La Vengeance du Marquis de Sade

On peut dire [sans se tromper] que Donatien Alphonse François de Sade haïssait Aix-en-Provence. « Le sieur Sade » dit la sentence « aura sur l’échafaud la tête tranchée et le valet, sur une potence, sera pendu et étranglé ». Dans les faits, c’est le 12 septembre 1772 et en effigie que les coupables seront exécutés.

Un article écrit sur la base d’un article de Jean-Pierre Casselys.

Marquis de Sade — La Vengeance du Marquis de Sade

L’histoire débute par un problème d’argent obligeant le Marquis à partir pour Marseille afin de toucher une lettre de crédit. En pleine déprime et n’ayant pas encore Canal+ [chaîne fabuleuse pour dégorger ses humeurs], il se devait d’oublier le virtuel et se contenter du réel. Rentre alors son fidèle Latour [les valets sont toujours fidèles] auquel il demande de lui préparer rapidement « un plan cul ».

C’est le 25 juin 1772, au troisième étage du 15 bis de la rue d’Aubagne à Marseille [à quelques numéros des immeubles qui ce sont effondrés dernièrement (ndlr)], que se déroule la partie fine. Au programme, 4 filles publiques : Mariette Borely, née à Valensole, 23 ans ; Marianne Laverne, lyonnaise, 18 ans ; Marianette Laugier, de la ville d’Aix, 20 ans ; Rose Coste, née dans le Rouergue, 20 ans.
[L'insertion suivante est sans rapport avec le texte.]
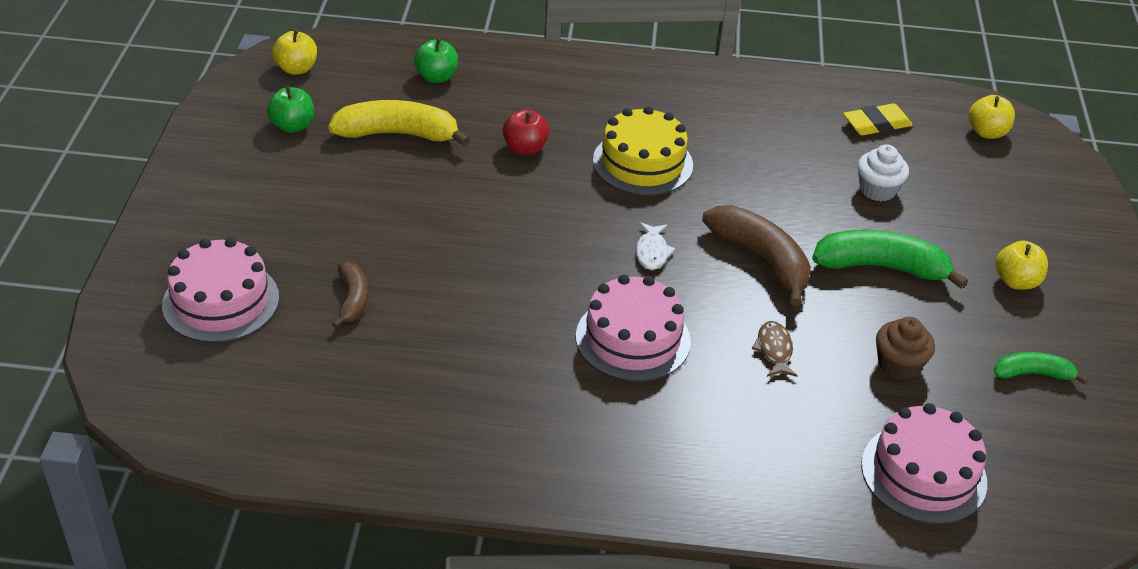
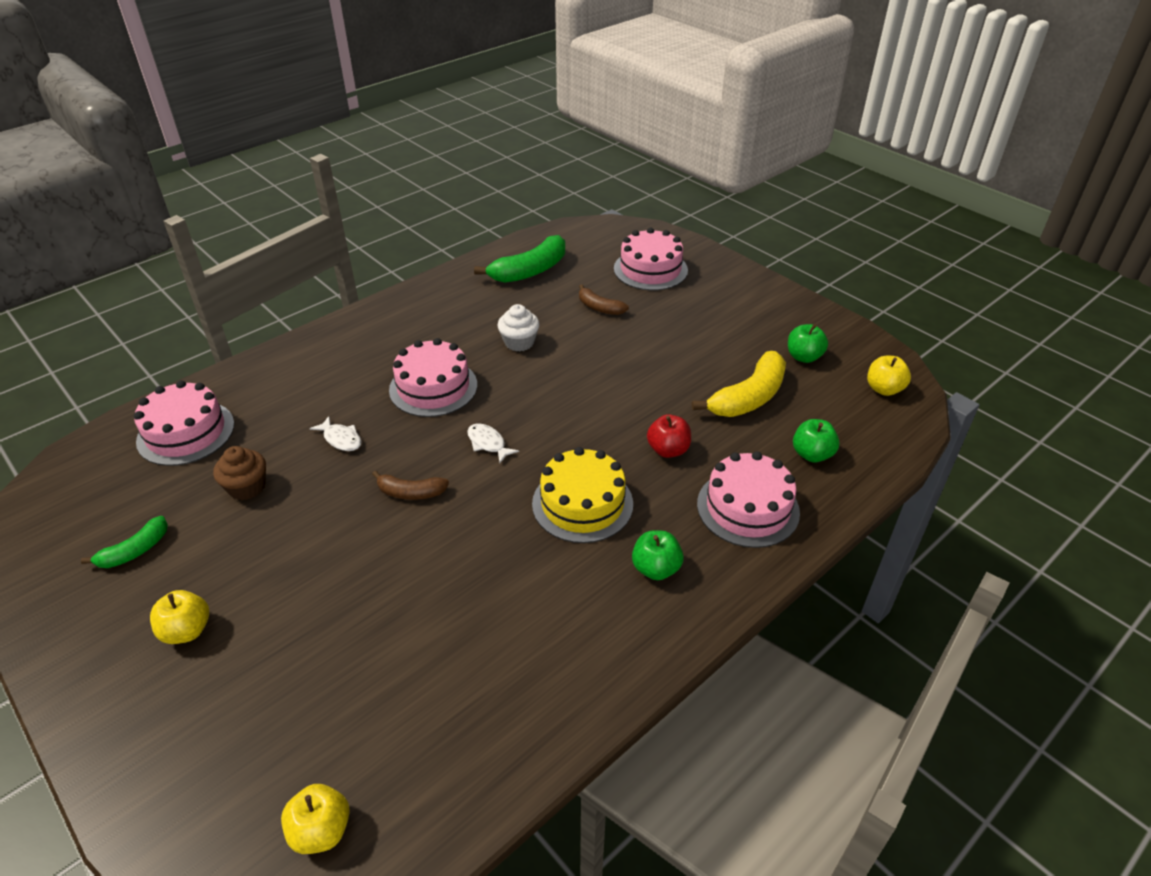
camera: 135 degrees right, 0 degrees up
brown banana [702,205,811,307] -> brown banana [372,471,449,500], size x0.56
brown fish [752,321,798,377] -> white fish [310,416,362,451]
green banana [812,230,968,289] -> green banana moved to [474,235,565,283]
yellow eraser [843,103,912,136] -> none
white cupcake [858,144,909,201] -> white cupcake moved to [497,304,539,352]
none -> green apple [632,530,684,580]
none -> pink cake [697,451,800,548]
Dès son arrivée, le Marquis sort de sa poche des pastilles aphrodisiaques à la cantharide qu’il demande aux filles d’avaler.

C’est là que tout se gâte ; pour avoir absorbé trop de pilules, l’une des jeunes femmes se croit empoisonnée et porte plainte auprès de la Police pour : flagellation reçue et infligée, futution [possession charnelle], pédication [coït anal], sodomie et empoisonnement. [aïe… pauvre enfant]
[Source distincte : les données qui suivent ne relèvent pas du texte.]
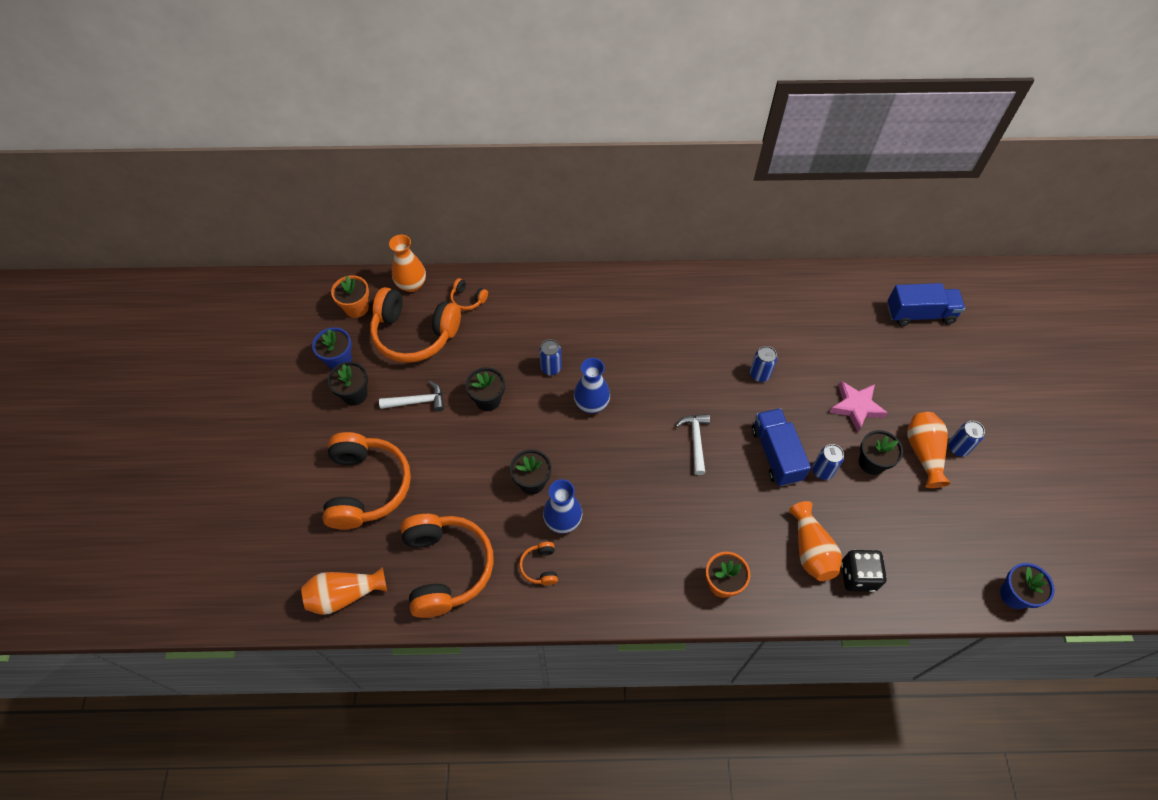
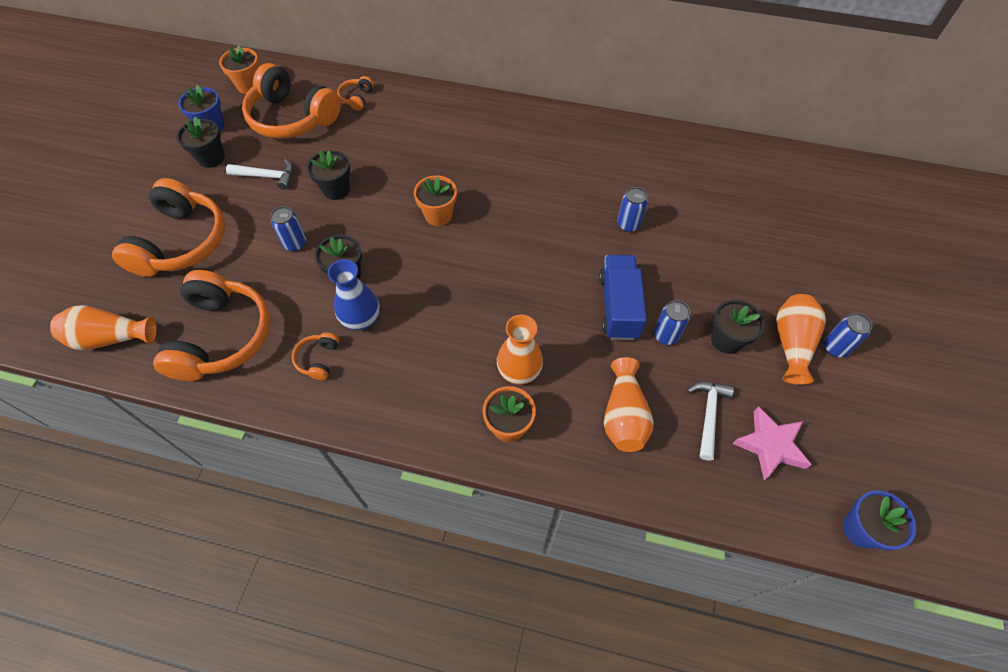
camera: 15 degrees right, 0 degrees up
orange vase [389,235,426,292] -> orange vase moved to [497,315,543,385]
orange headphones [450,278,488,311] -> orange headphones turned 60 degrees clockwise [337,76,374,110]
blue can [539,339,562,375] -> blue can moved to [270,206,306,252]
blue vase [574,358,610,414] -> orange flower pot [414,175,457,226]
white hammer [676,414,710,475] -> white hammer moved to [687,382,734,460]
pink star [829,381,888,432] -> pink star moved to [732,406,812,480]
black dice [841,550,887,592] -> none
blue truck [887,283,965,326] -> none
Le 3 septembre 1772, le procureur du roi à Marseille prononce la sentence. Le Marquis et son valet seront exécutés, après avoir fait amende honorable devant la cathédrale. Prévenu à temps, il s’enfuira en Italie déguisé en curé.

Sade ne pardonnera jamais à Aix de l’avoir condamné. Il se vengera par écrit de celui qui le condamna : le Président Fontanis. Il écrira pour cela le fameux texte du « Président mystifié » : « C’est une espèce de bête […] rigoriste par état, minutieux, crédule, entêté, vain, poltron, bavard et stupide par caractère, tendu comme un oison dans sa contenance, grasseyant comme Polichinelle, communément efflanqué, long, mince et puant comme un cadavre […] Au-dessus de la taille grêle, et même un peu voûtée […], on apercevait chez M. de Fontanis un occiput étroit, peu bas, fort élevé par le haut, décoré d’un front jaune que couvrait magistralement une perruque à plusieurs circonstances, dont on n’avait point encore vu de modèle à Paris; deux jambes un peu torses soutenaient avec assez d’appareil cet ambulant clocher, de la poitrine duquel s’exhalait, non sans quelques inconvénients pour les voisins, une voix glapissante, débitant avec emphase de longs compliments moitié français, moitié provençaux, dont il ne manquait jamais de sourire lui-même avec une telle ouverture de bouche que l’on apercevait alors jusqu’à la luette un gouffre noirâtre, dépouillé de dents, excorié en différents endroits […] Indépendamment de ces attraits physiques, M. de Fontanis avait des prétentions au bel esprit […] Une seule classe d’individus avait des droits sur l’âme cuirassée de M. de Fontanis, c’était celle des catins ».

Cette haine d’Aix, le Marquis l’évoque encore 15 ans après avoir échappé au billot : « Quant à Aix, ce “bourbier d’Aix”, elle est la ville de l’échafaud toujours dressé par des marchands de thon accidentellement vêtus d’une jaquette, dont pas un seul ne sait seulement le français ».